A FALA AMOROSA

(pelo Orkut, 15Dez2007, 03h11min)

AUSÊNCIA

Ana Wagner

labaredas no olhar

num delírio de nada

verde constelação

na madrugada

luar de leite

folhas de prata

agora dia

e o sol ferindo a vista

como um lírio aberto

logo mais, crepúsculo

fechando o cálice murcho

de um jardim deserto

depois a noite

e eu sem vê-lo

e eu sem tê-lo

o sonho iluminado

por uma profunda

e solitária estrela.

Aninha, amada!

Parabéns! Há poesia congeminada nestes versos...

Mas a necessidade feminina de sempre chorar o amado comprometeu o poema quando pôs nele o vírus do confessional, furtando-se à grande poesia: "...e eu sem vê-lo/ e eu sem tê-lo...".

Acaso venhas a suprimir estes dois versos de profunda possessão, o poema ressaltará a sua vertente de sugestionalidade e transcendentalidade.

Já se disse em muitos lugares, que “a Poesia não diz, apenas sugere...”.

Os dois versos se tornam pleonásticos, rebarbativos.

Ao terminares "... por uma profunda/ e solitária estrela" já está dito que estás sozinha e, portanto, ao escancarares a tua solidão (nos versos anteriores já citados), anulas o efeito poético, a força da sugestão e comprometes a tua criação com o lugar comum da poética prosaica dos apaixonados e seus derramamentos.

Estas peças assim feitas são suspiros e não poemas. À observação de sua materialidade, constata-se um bilhete de amor composto em versos e não um POEMA.

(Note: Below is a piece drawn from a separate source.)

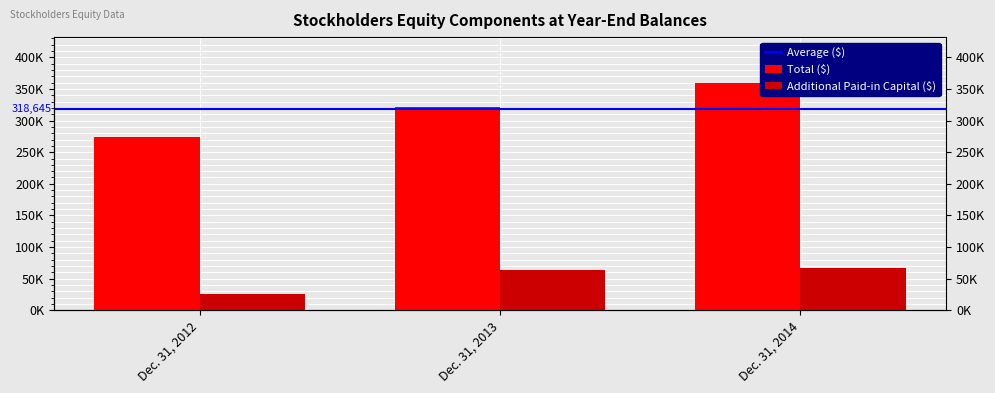

What is the difference between the highest and lowest values at Dec. 31, 2012?

248487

Mas, o que fazer? Até Cecília Meireles e Florbela Espanca fizeram isto quase a todo o tempo! Muito diferentemente de Adélia Prado, Lila Ripoll, Lara de Lemos, Lya Luft e outras deusas da contemporaneidade.

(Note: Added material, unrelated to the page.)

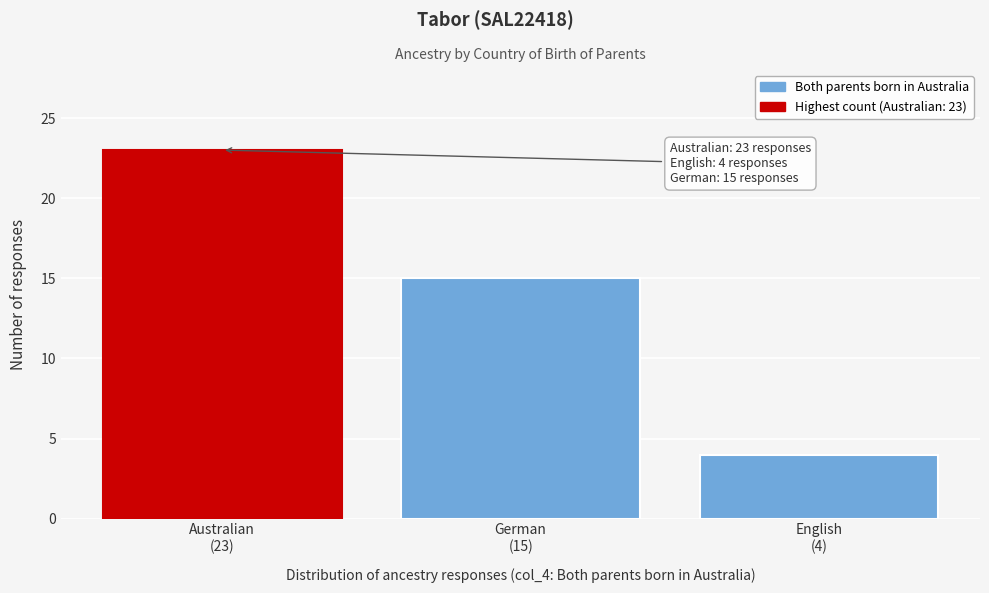

Reading right to left, what are all the values shown in this chart?

4	15	23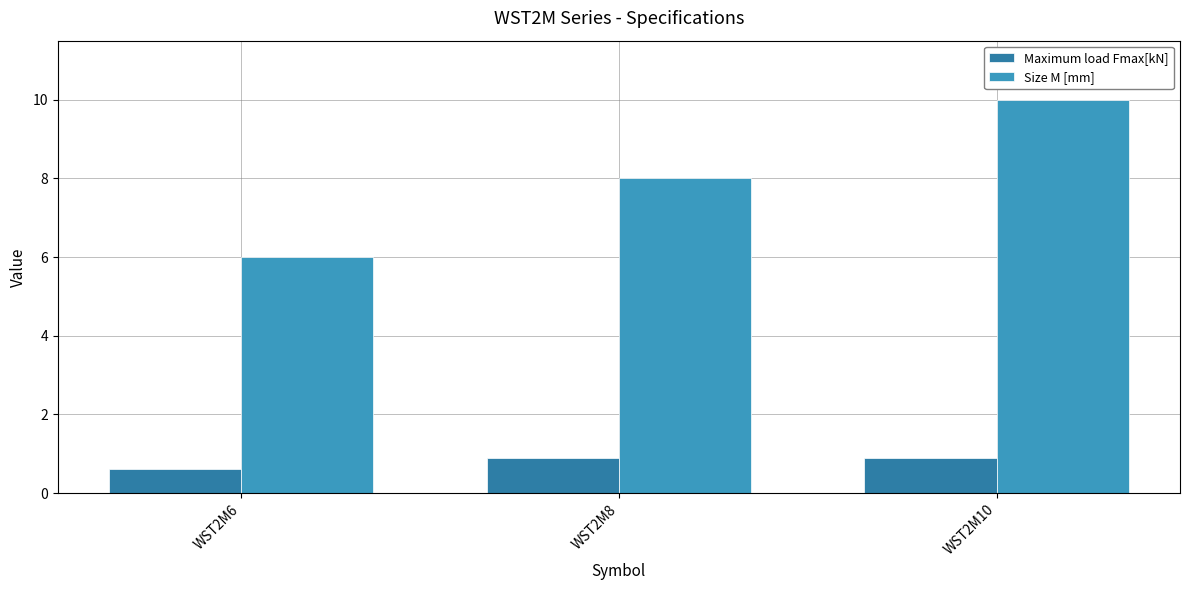

What is the total value across all series at WST2M8?

8.9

Poesia é o retrato da realidade, ou seja, a transfiguração da matéria da vida. Se o mundo mudou, se as relações interpessoais amante/amado(a) estão fugidias, rarefeitas pelo “ficar”, o poema lírico se esconde, envergonhado, nas páginas dos livros e nos escaninhos da memória dos que dele tiveram conhecimento.

Os amantes optam, nos últimos tempos, pela sensação tátil. A poesia está na ponta dos dedos, nas extremidades e protuberâncias túrgidas. Nos ouvidos não há mais lugar para o poema, na maioria dos jovens.

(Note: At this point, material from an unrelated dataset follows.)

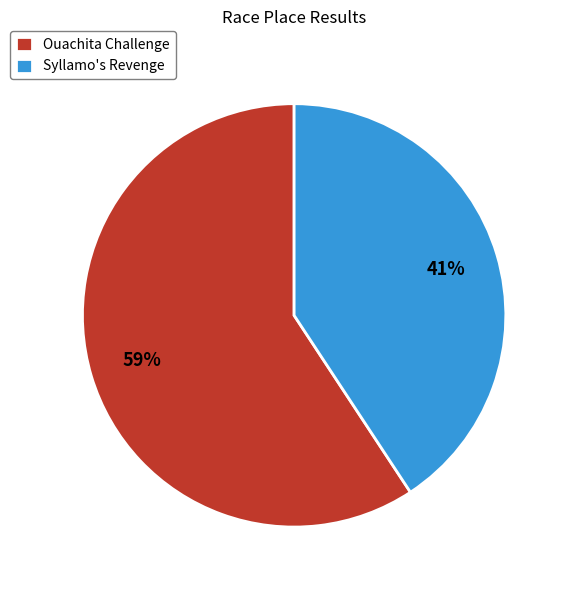

Which category has the smallest portion of the pie?

Syllamo's Revenge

Resta, a quem sublima o ímpeto de Eros e que vive a Poesia dentro de si, a condenação à solidão emergente. E esta se esconde, enrubescida, na entrelinha do verso.

Tenhas em conta que a escrita, de plano, na sua titulação, declara que o tema a ser abordado no poema é a “AUSÊNCIA”.

Não te esqueças que o usual “vista” se referindo por sinonímia ao “olho” é incorreto em poética, enfim, em linguagem culta. Ali no 2º verso da 3ª estrofe: “e o sol ferindo a vista...”, seria melhor substituir o vocábulo “vista” por “visada”, que é o que o olho vê e constata.

É sempre de se perguntar ao autor se ele constrói o poema para o tempo presente ou para o tempo futuro.

E mais: se o poema serve para aplacar somente a ausência do amado ou se ele tem a consciência de que os olhos do presente podem levar o poema à memória e, em alguns anos, recalcá-lo no inconsciente coletivo.

E reverbera o verso de Vinicius de Moraes com a sua “Ausência”: “...Porque eu encostei minha face na face da noite e ouvi a tua fala amorosa...”.

- Do livro CONFESSIONÁRIO – Diálogos entre a Prosa e a Poesia, 2006 / 2007.